Level Two - $2,000 for assaults other than 1st Degree or fractures requiring a stay of 2 consecutive nights in the hospital for the covered employee.
Level Three - $500 for all other incidents.
- Accidental death or dismemberment resulting from assault. A payment of $10,000 per person incident; 50 percent of sum for dismemberment of either hand or foot, or loss of sight in one eye.
- Permanent Total Disability resulting from assault. A one time payment of two times the annual base salary of the covered employee.
- Captivity while in the pursuit of his/her occupational duties. 0-8 hours - 25% of annual base salary of covered employee up to $100,000 maximum. Eight hours or more - 50% of annual base salary of covered employee up to a maximum of $100,000.
- Accidental death, dismemberment or permanent total disability during captivity while in the pursuit of his/her occupational duties.
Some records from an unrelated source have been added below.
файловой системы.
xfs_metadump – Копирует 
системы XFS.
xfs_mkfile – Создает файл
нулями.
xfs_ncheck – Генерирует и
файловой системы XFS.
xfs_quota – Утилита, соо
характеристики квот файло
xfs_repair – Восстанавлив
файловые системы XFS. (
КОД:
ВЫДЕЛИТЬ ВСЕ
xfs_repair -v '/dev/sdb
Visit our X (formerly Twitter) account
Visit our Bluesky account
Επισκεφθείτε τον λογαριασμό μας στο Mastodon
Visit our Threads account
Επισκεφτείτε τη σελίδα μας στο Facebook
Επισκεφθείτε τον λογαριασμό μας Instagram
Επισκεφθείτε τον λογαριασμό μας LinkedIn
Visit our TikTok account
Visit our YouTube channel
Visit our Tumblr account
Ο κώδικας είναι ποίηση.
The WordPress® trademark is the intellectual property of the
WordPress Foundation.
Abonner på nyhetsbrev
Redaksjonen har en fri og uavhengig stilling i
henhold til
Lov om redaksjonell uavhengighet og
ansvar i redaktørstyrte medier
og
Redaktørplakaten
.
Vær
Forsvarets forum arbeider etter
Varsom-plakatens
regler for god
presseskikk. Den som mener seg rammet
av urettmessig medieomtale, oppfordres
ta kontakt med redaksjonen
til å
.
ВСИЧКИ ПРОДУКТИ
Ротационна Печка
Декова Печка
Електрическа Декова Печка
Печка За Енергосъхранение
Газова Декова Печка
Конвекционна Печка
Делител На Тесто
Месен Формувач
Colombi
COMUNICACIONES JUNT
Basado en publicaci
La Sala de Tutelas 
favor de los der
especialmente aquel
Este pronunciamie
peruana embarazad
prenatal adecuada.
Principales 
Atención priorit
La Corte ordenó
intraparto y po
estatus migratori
A payment of 100 percent of covered employee's annual basic salary (not exceeding $500,000); 50 percent of salary for dismemberment of either hand or foot, or sight in one eye.
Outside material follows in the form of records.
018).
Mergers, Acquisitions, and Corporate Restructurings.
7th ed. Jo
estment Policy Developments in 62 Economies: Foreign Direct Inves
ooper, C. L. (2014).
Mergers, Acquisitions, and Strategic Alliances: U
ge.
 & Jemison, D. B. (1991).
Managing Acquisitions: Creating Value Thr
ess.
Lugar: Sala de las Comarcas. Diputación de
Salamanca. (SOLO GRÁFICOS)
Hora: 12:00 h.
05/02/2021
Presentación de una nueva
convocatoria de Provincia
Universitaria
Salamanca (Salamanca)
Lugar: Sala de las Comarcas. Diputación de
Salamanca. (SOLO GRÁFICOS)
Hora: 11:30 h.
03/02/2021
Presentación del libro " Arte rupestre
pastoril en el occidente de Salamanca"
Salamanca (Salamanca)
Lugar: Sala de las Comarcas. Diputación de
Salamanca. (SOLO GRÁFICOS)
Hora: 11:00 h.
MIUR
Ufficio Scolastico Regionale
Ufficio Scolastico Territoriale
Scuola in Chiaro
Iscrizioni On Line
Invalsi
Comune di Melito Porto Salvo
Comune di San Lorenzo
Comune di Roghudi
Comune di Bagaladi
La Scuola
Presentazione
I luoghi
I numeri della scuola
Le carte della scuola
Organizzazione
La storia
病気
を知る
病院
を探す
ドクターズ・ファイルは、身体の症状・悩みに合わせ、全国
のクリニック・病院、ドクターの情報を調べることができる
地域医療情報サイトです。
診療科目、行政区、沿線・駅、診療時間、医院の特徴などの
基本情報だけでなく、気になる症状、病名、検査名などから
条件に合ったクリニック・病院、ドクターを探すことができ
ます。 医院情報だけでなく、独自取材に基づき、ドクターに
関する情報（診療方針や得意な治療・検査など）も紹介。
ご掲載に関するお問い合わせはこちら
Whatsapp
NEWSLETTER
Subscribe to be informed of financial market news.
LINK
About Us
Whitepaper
- Accidental death due to occupation resulting from causes other than captivity or assault. A payment of $1,000
What is the Benefit?
Criminal assaults while in pursuit of his/her occupational duties and resulting in at least 10 consecutive workdays absent from work immediately following the incident.
How to File A Claim Under This Benefit
- The Insured has the right to name a beneficiary. The beneficiary must be someone other than the Policyholder. A Designation of Beneficiary form may be requested from Pearl Carroll & Associates, LLC.
- Submit a completed Workplace Security Claim form along with copies of the filed police report signed by the investigating officer which has been reported, in person, within 48 hours of incident, a medical statement certifying the extent of injuries and proof of immediate medical attention from the attending physician which has been sought within 24 hours of incident, and documentation from your employer indicating that you were performing your job duties at the time of injury and that the injury resulted in your being disabled from all job duties for a period of ten (10) or more consecutive work days to Pearl Carroll & Associates, LLC, as soon as possible.